-------- DATA UNDER STUDY --------

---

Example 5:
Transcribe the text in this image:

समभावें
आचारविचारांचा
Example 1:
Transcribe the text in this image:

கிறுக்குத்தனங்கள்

--------

**BRIEF**
Please reproduce the data as it was given, with every line exact.

**ANSWER AREA**
---

Example 5:
Transcribe the text in this image:

समभावें
आचारविचारांचा
Example 1:
Transcribe the text in this image:

கிறுக்குத்தனங்கள்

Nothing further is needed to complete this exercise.